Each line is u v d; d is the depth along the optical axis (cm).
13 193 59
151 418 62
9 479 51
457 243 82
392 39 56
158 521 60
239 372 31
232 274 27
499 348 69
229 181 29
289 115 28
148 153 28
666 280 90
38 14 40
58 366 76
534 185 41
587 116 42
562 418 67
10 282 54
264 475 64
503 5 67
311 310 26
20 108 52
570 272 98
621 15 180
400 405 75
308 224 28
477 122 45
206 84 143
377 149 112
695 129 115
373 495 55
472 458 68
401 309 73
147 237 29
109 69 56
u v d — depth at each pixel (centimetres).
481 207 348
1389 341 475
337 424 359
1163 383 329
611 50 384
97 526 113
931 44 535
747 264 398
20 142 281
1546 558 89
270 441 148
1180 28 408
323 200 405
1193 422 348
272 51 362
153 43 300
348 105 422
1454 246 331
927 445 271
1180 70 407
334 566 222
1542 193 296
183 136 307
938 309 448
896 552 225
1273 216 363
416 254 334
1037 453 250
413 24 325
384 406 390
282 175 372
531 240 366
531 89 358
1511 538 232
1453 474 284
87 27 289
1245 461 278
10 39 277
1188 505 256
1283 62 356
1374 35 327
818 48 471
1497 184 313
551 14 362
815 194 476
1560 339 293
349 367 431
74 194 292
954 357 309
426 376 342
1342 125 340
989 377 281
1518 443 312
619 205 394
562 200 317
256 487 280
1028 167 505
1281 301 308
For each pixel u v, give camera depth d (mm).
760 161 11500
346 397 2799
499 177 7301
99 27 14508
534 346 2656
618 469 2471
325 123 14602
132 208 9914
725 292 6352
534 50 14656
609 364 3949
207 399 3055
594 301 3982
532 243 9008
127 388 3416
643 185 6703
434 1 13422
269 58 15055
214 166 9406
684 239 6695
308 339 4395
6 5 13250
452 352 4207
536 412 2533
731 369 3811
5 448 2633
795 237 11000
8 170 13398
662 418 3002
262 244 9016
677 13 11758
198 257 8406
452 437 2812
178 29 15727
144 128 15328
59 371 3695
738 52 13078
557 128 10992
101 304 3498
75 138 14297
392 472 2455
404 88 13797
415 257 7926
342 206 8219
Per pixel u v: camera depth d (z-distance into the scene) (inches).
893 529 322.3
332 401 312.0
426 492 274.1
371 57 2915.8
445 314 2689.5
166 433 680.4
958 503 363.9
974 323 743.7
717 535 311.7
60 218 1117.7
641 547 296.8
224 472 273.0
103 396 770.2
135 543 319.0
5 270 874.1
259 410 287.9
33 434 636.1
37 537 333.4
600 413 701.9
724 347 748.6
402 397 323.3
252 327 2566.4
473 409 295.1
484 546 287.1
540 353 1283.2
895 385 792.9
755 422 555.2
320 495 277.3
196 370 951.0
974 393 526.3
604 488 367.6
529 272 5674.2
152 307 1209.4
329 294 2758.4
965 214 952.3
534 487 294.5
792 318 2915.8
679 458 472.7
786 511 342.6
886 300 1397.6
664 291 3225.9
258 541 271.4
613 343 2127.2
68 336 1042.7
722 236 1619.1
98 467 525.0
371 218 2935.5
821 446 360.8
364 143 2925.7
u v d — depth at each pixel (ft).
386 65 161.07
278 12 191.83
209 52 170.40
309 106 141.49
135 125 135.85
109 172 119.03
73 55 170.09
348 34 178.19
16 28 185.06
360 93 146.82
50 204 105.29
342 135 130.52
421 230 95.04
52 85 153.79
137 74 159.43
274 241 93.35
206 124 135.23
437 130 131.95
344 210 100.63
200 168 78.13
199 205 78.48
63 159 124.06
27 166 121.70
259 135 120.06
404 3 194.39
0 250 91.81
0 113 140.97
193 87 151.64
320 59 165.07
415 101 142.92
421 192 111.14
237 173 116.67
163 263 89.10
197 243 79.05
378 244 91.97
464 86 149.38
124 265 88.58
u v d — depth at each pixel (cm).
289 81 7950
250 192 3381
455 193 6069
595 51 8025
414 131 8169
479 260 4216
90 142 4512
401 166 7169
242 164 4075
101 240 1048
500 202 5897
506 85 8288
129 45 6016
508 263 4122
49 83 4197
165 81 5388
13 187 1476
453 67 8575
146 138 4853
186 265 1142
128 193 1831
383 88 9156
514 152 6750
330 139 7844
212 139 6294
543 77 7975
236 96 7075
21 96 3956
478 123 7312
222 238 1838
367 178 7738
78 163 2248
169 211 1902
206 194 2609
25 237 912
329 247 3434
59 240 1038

TASK TO COMPLETE: Write out, unaltered, the lines from the opening of the listing through the line that includes "5 270 874.1".

ANSWER TO THIS EXERCISE:
Each line is u v d; d is the depth along the optical axis (cm).
13 193 59
151 418 62
9 479 51
457 243 82
392 39 56
158 521 60
239 372 31
232 274 27
499 348 69
229 181 29
289 115 28
148 153 28
666 280 90
38 14 40
58 366 76
534 185 41
587 116 42
562 418 67
10 282 54
264 475 64
503 5 67
311 310 26
20 108 52
570 272 98
621 15 180
400 405 75
308 224 28
477 122 45
206 84 143
377 149 112
695 129 115
373 495 55
472 458 68
401 309 73
147 237 29
109 69 56
u v d — depth at each pixel (centimetres).
481 207 348
1389 341 475
337 424 359
1163 383 329
611 50 384
97 526 113
931 44 535
747 264 398
20 142 281
1546 558 89
270 441 148
1180 28 408
323 200 405
1193 422 348
272 51 362
153 43 300
348 105 422
1454 246 331
927 445 271
1180 70 407
334 566 222
1542 193 296
183 136 307
938 309 448
896 552 225
1273 216 363
416 254 334
1037 453 250
413 24 325
384 406 390
282 175 372
531 240 366
531 89 358
1511 538 232
1453 474 284
87 27 289
1245 461 278
10 39 277
1188 505 256
1283 62 356
1374 35 327
818 48 471
1497 184 313
551 14 362
815 194 476
1560 339 293
349 367 431
74 194 292
954 357 309
426 376 342
1342 125 340
989 377 281
1518 443 312
619 205 394
562 200 317
256 487 280
1028 167 505
1281 301 308
For each pixel u v, give camera depth d (mm).
760 161 11500
346 397 2799
499 177 7301
99 27 14508
534 346 2656
618 469 2471
325 123 14602
132 208 9914
725 292 6352
534 50 14656
609 364 3949
207 399 3055
594 301 3982
532 243 9008
127 388 3416
643 185 6703
434 1 13422
269 58 15055
214 166 9406
684 239 6695
308 339 4395
6 5 13250
452 352 4207
536 412 2533
731 369 3811
5 448 2633
795 237 11000
8 170 13398
662 418 3002
262 244 9016
677 13 11758
198 257 8406
452 437 2812
178 29 15727
144 128 15328
59 371 3695
738 52 13078
557 128 10992
101 304 3498
75 138 14297
392 472 2455
404 88 13797
415 257 7926
342 206 8219
Per pixel u v: camera depth d (z-distance into the scene) (inches).
893 529 322.3
332 401 312.0
426 492 274.1
371 57 2915.8
445 314 2689.5
166 433 680.4
958 503 363.9
974 323 743.7
717 535 311.7
60 218 1117.7
641 547 296.8
224 472 273.0
103 396 770.2
135 543 319.0
5 270 874.1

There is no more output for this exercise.